Alors commença ma vie illégale de résistant. Planqué à Marennes prés de Royan, le temps de me faire des faux papiers, me voilà parti pour Paris, puis ensuite à Lyon avec passage illégal de la ligne de démarcation qui séparait la zone nord (occupée) de la zone sud (soi disant « libre »). Et me voilà affecté à Clermont-Ferrand où j’étais chargé d’organiser le mouvement illégal des jeunes (F.P.J. Front Patriotique de la Jeunesse, branche du Front National pour la Libération et pour l’Indépendance de la France). J’avais à m’occuper de 4 départements. Ce que je fis pendant 6 mois. C’est dans cette ville de Clermont-Ferrand que j’appris que le 22 octobre, 50 internés du camp de Mérignac avaient été fusillés en tant qu’otages (comme à Chateaubriant). Il y avait parmi eux beaucoup de mes camarades d’internement.

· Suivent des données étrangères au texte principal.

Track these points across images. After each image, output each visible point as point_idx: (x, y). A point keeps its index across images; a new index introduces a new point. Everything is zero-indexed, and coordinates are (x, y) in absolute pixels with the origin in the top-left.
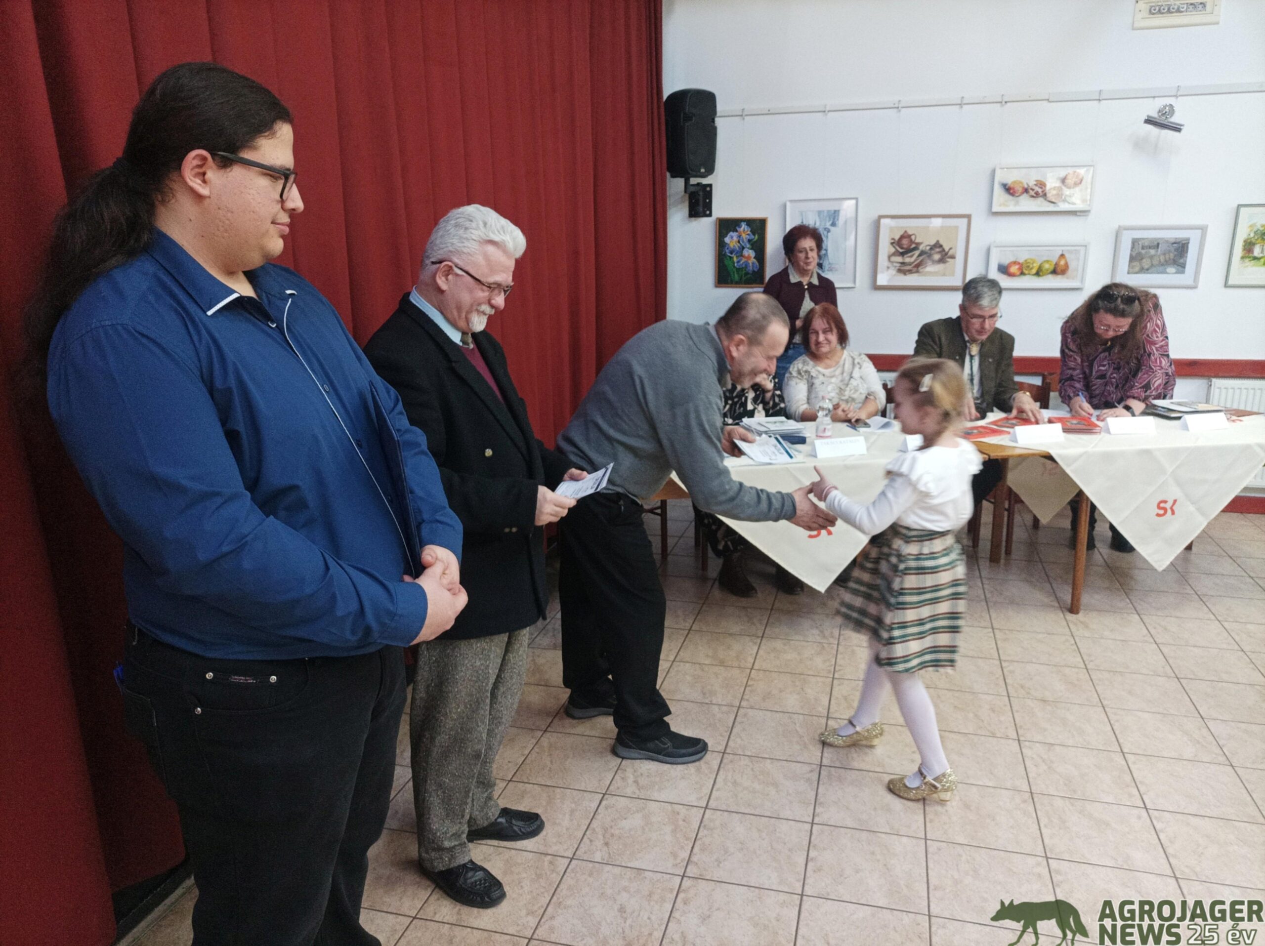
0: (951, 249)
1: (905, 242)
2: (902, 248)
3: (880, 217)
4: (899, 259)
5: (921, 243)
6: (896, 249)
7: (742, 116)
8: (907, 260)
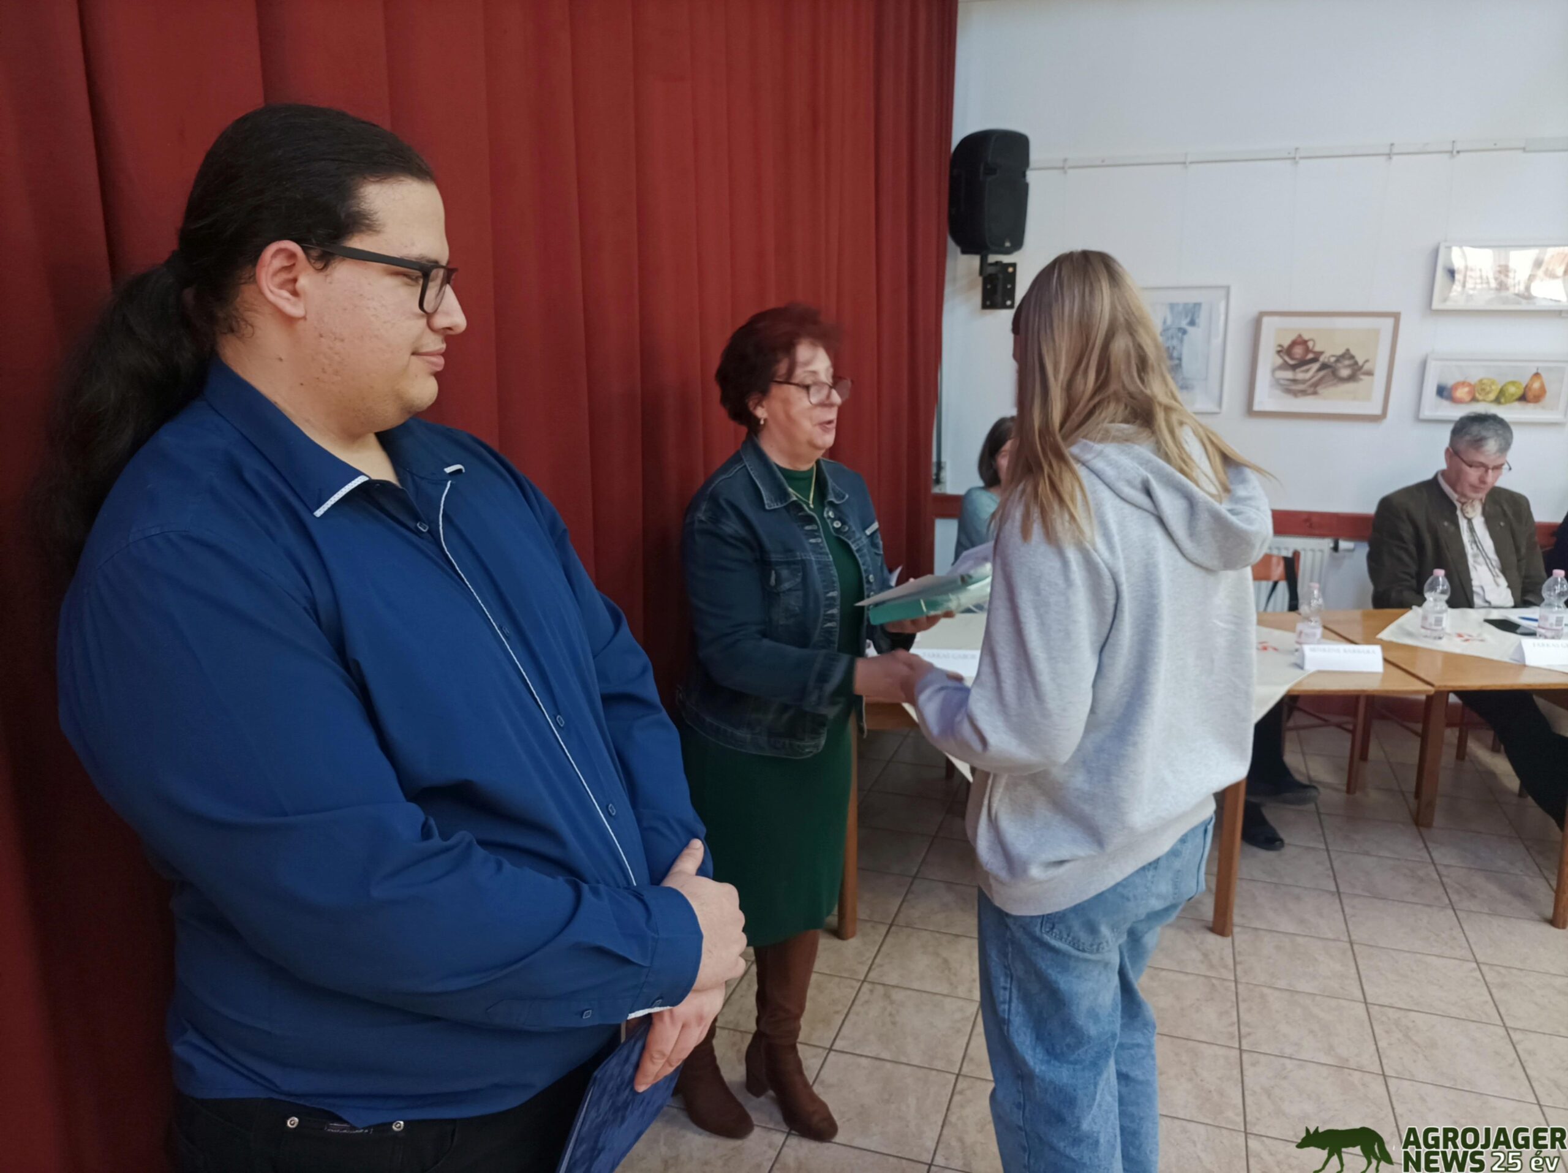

Mon évasion m’avait sauvé la vie !
De Clermont-Ferrand, je fus envoyé à Lyon où une nouvelle responsabilité m’était confiée : organiser l’appareil d’édition de matériel illégal pour toute la zone sud (tracts, journaux).
Ce travail n’était pas sans dangers. C’est si vrai, qu’en mai 1942, j’était de nouveau arrêté… par la police française. Je ne pus longtemps taire ma véritable identité : les rapports de police de la zone nord avaient suivi de Bordeaux occupé à Lyon.

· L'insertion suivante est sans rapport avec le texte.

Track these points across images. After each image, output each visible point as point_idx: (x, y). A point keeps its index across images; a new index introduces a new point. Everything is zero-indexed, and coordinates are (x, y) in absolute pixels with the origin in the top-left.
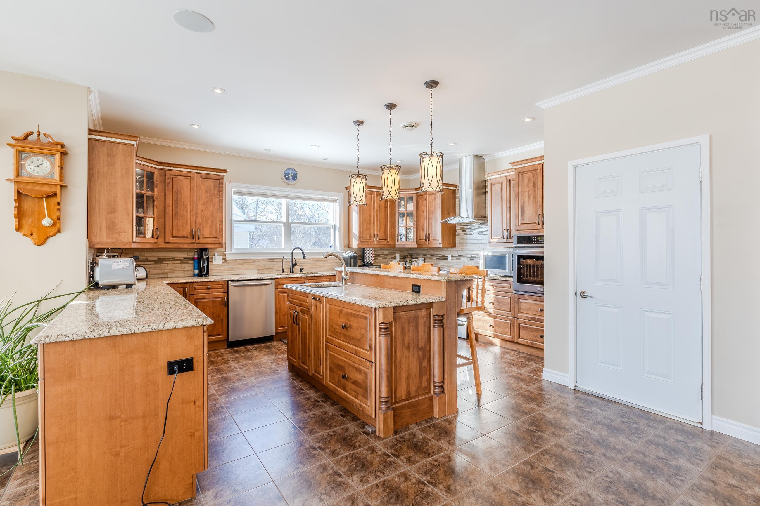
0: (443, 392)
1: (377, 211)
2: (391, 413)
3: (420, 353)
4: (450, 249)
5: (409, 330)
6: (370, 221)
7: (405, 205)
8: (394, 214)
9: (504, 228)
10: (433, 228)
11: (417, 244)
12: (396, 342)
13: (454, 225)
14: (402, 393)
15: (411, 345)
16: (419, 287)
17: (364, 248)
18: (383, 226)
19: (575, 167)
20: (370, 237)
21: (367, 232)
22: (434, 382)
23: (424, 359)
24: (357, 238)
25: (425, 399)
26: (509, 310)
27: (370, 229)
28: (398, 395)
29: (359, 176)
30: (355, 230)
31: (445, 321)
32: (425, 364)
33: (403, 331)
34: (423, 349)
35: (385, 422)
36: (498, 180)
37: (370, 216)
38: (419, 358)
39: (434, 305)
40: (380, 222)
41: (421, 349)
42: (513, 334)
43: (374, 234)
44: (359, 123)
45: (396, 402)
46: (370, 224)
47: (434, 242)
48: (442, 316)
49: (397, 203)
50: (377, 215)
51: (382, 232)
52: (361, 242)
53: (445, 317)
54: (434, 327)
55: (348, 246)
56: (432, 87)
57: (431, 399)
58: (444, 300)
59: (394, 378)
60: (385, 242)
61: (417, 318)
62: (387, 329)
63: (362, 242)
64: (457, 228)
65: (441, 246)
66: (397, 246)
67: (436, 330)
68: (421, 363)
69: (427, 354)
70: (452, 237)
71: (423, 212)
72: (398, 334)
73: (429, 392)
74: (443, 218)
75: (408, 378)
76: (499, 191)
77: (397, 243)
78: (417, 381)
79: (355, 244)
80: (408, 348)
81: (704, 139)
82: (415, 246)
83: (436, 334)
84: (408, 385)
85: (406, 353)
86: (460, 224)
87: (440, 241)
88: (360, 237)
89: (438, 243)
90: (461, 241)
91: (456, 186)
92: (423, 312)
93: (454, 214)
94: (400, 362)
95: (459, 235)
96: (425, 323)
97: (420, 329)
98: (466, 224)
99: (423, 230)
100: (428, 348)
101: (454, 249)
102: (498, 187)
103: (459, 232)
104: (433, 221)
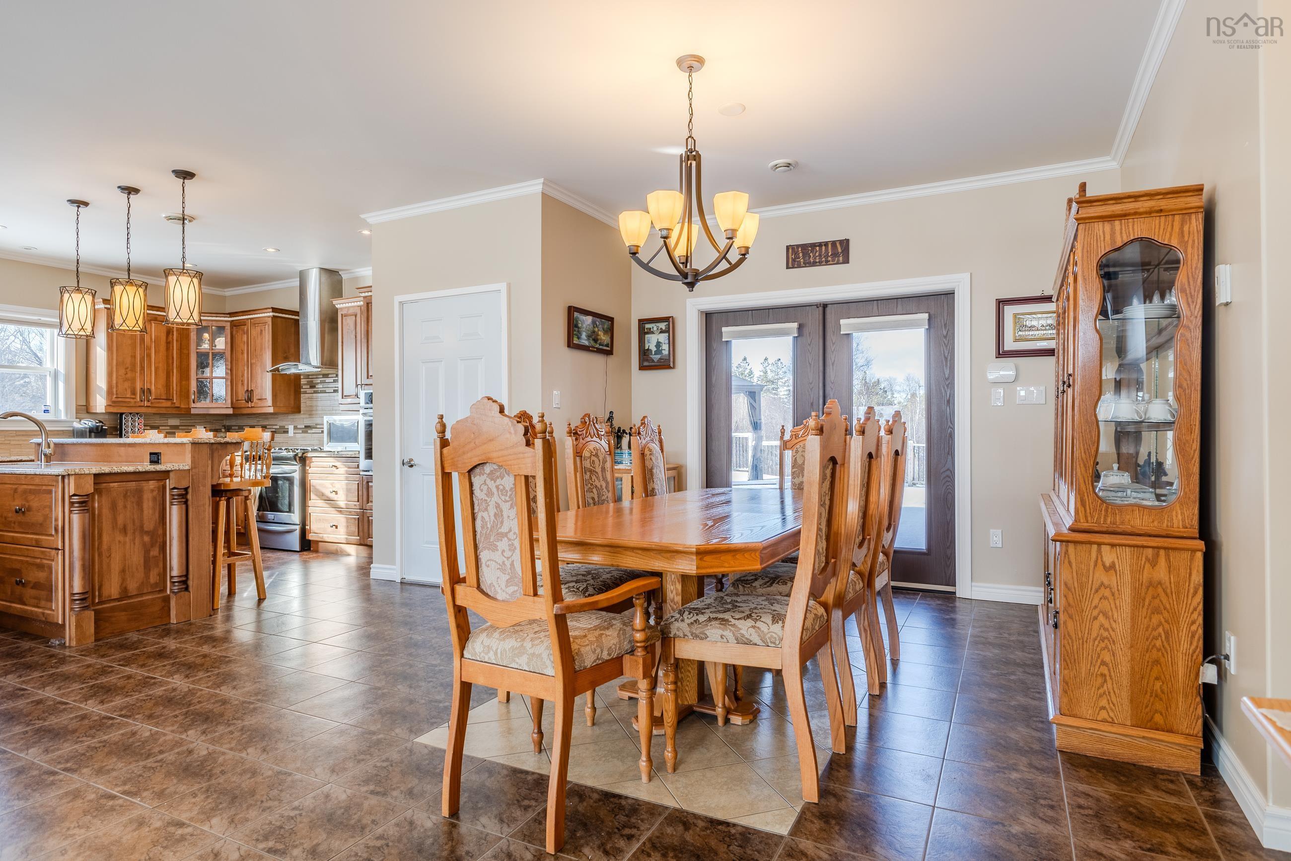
0: (187, 589)
1: (149, 349)
2: (90, 614)
3: (147, 539)
4: (291, 417)
5: (125, 507)
6: (134, 365)
7: (212, 342)
8: (188, 355)
9: (359, 383)
10: (259, 381)
11: (233, 408)
12: (100, 522)
13: (297, 377)
14: (112, 589)
15: (130, 527)
16: (157, 455)
17: (121, 414)
18: (162, 376)
19: (401, 304)
20: (134, 393)
21: (127, 385)
22: (171, 577)
23: (152, 545)
24: (104, 393)
25: (154, 599)
26: (356, 499)
27: (133, 380)
28: (105, 593)
29: (78, 290)
30: (100, 379)
31: (189, 497)
32: (155, 552)
33: (114, 507)
34: (152, 534)
35: (78, 626)
36: (351, 311)
37: (134, 357)
38: (144, 544)
39: (171, 475)
40: (156, 369)
41: (147, 533)
42: (361, 534)
43: (142, 390)
44: (80, 204)
45: (100, 603)
46: (133, 370)
47: (260, 404)
48: (186, 489)
49: (193, 336)
50: (149, 356)
51: (160, 386)
52: (112, 403)
53: (190, 490)
54: (171, 504)
55: (85, 409)
56: (184, 178)
57: (167, 600)
58: (187, 468)
59: (97, 570)
60: (168, 404)
61: (139, 493)
62: (84, 503)
63: (114, 402)
64: (303, 381)
65: (271, 410)
66: (193, 411)
67: (175, 508)
68: (147, 552)
69: (160, 540)
70: (292, 397)
71: (242, 353)
72: (106, 511)
73: (165, 589)
74: (274, 364)
75: (123, 571)
76: (352, 327)
77: (193, 405)
78: (140, 575)
79: (100, 404)
80: (124, 530)
81: (503, 287)
82: (230, 411)
83: (174, 514)
84: (124, 580)
85: (119, 537)
86: (307, 376)
87: (269, 402)
88: (110, 392)
89: (268, 407)
90: (308, 403)
91: (296, 313)
92: (152, 484)
93: (297, 359)
94: (109, 549)
95: (305, 393)
96: (154, 499)
97: (145, 506)
98: (316, 375)
99: (243, 384)
100: (160, 532)
101: (297, 416)
102: (350, 321)
103: (305, 388)
104: (258, 370)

Je connu donc à nouveau la prison au Fort Montluc où là, dans l’enceinte de la prison, le tribunal spécial me condamna à la prison à perpétuité. Un mois après – en juin- avec d’autres détenus je suis transféré à la prison de NONTRON en Dordogne.

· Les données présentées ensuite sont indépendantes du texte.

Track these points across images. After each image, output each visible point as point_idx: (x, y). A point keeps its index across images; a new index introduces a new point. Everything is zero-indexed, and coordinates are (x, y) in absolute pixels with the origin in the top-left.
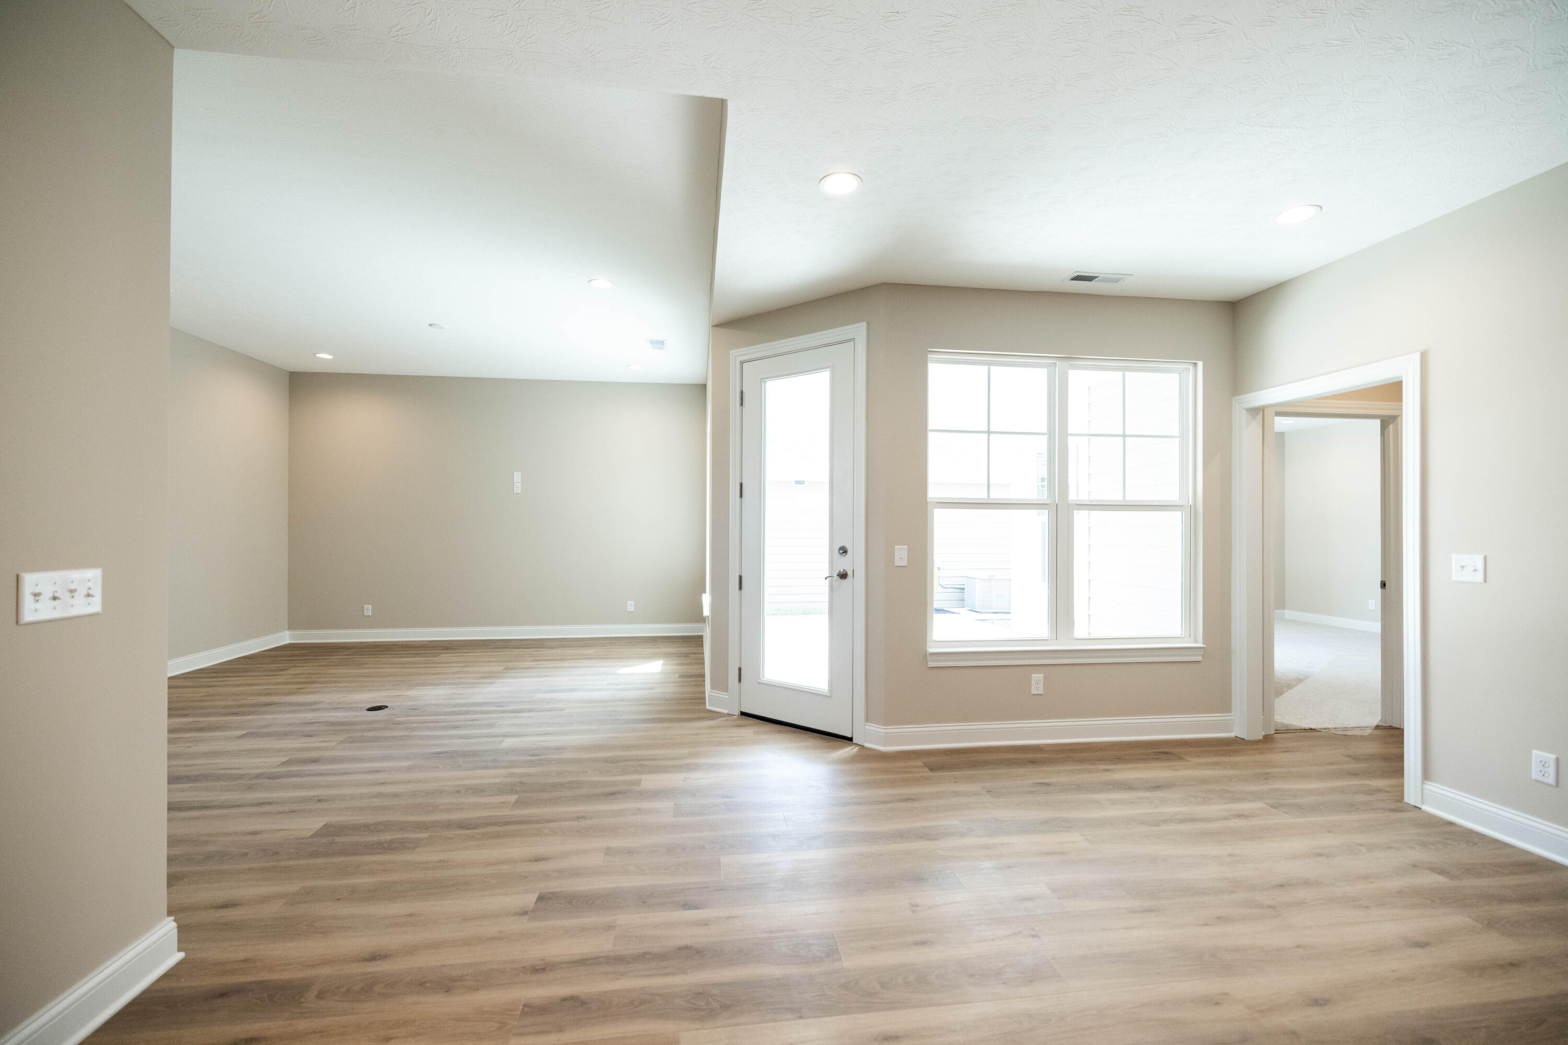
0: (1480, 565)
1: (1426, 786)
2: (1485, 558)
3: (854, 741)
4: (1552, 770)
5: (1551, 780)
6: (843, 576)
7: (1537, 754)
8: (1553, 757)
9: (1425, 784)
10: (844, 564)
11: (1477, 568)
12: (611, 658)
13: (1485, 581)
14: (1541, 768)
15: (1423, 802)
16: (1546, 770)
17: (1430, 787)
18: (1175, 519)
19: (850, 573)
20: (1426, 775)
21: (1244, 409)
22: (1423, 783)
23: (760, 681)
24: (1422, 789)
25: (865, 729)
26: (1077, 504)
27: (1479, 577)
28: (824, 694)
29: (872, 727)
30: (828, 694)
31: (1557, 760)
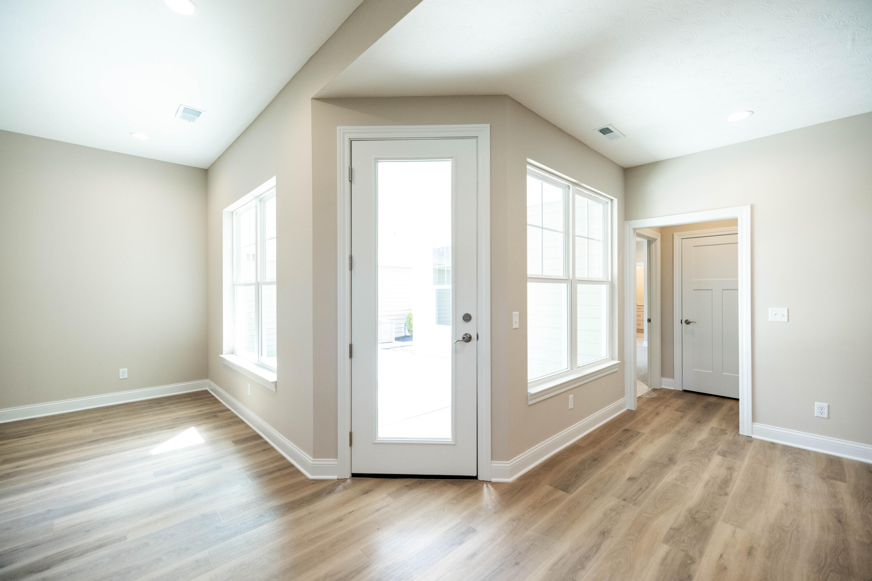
0: (785, 313)
1: (754, 425)
2: (788, 309)
3: (480, 478)
4: (826, 411)
5: (825, 415)
6: (467, 339)
7: (817, 404)
8: (827, 404)
9: (753, 424)
10: (469, 328)
11: (783, 315)
12: (125, 436)
13: (788, 321)
14: (820, 411)
15: (752, 433)
16: (823, 411)
17: (757, 425)
18: (604, 289)
19: (474, 337)
20: (754, 420)
21: (632, 228)
22: (752, 424)
23: (376, 442)
24: (752, 427)
25: (491, 467)
26: (578, 280)
27: (785, 319)
28: (450, 443)
29: (498, 464)
30: (453, 443)
31: (829, 406)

Là, je retrouve des camarades venant d’un peu partout. En novembre, les Allemands occupent la zone sud. Nouvelle vie de prison, et, fin décembre… comme il faut faire de Ia place, avec d’autres camarades (les perpétuités) me voilà transféré un soir de Noël à la prison du Puy en Haute-Loire.
Nouvelle vie, et comme toujours, une seule envie, quitter ces lieux en tentant encore une fois une évasion. Travail long et minutieux car il faut lier contact avec l’extérieur, d’abord pour sortir et être réceptionné. Quatre mois après notre arrivée tout est prêt.

La nuit de Pâques 1943, c’est la réussite. Nous sommes 26, avec l’aide des résistants F.T.P.F, du secteur, à prendre le large. Mais, quinze cents policiers, miliciens et G.M.R. sont lancés à nos trousses. ll faut donc décamper du maquis que nous avions rejoint. Des camarades seront repris ; encore une fois, la chance sera de mon côté, avec 3 autres camarades, nous franchissons l’encerclement. Nous sommes accueillis dans une ferme. On va s’occuper à la taille des bois en forêt, et nous voilà bucherons. Il faut dire que la Résistance est très vive dans ce coin. Nous allons rester quelques jours, le temps que le contact soit repris avec le maquis Wlodis qui se trouve dans la région de Haute-Loire. Là, je vais participer à une expédition contre un policier spécialiste de la chasse aux juifs et aux communistes (les judéo-bolchevicks comme ils disaient alors). Il sera abattu au Chambon sur Lignon.
2 ou 3 mois après, ordre m’est donné de reprendre mes activités illégales en ville. Me voici ä nouveau chargé de réorganiser les jeunes et surtout de réceptionner ceux qui, astreints au S.T.0. (Service du travail obligatoire en Allemagne) refusent.
C’est dans l’Allier à Montluçon, que j’occuperai cette fonction ; c’est là aussi que je rencontrerai une jeune fille « Janine” qui deviendra son courrier. La Résistance est puissante et bien organisée dans ce département et, bien entendu la police active.
La répression s’abat sur ce département où plusieurs maquis ont été constitués et auxquels nous orientons les jeunes. Il y aura des chutes et, à nouveau par mesure de sécurité, je vais être affecté à Saint-Etienne, avec les mêmes responsabilités.
Enfin, le 25 août 1944, c’est la libération de Saint-Etienne par les maquis du Forez. Les combats vont se poursuivre jusqu’à Lyon. Ce n’est qu’en septembre que je « monterai » à Lyon auprès de la direction de la zone Sud. C’est là à nouveau que je retrouverai « Janine » mon courrier de Montluçon, devenue depuis courrier national, et qui deviendra ma femme.
Après la Libération de notre pays les organisations de la Résistance proposèrent des noms à l’attribution de la Médaille de la Résistance. Je fus proposé et obtint celle-ci par décret du 23 octobre 1945, paru au Journal Officiel du 24 octobre 1945.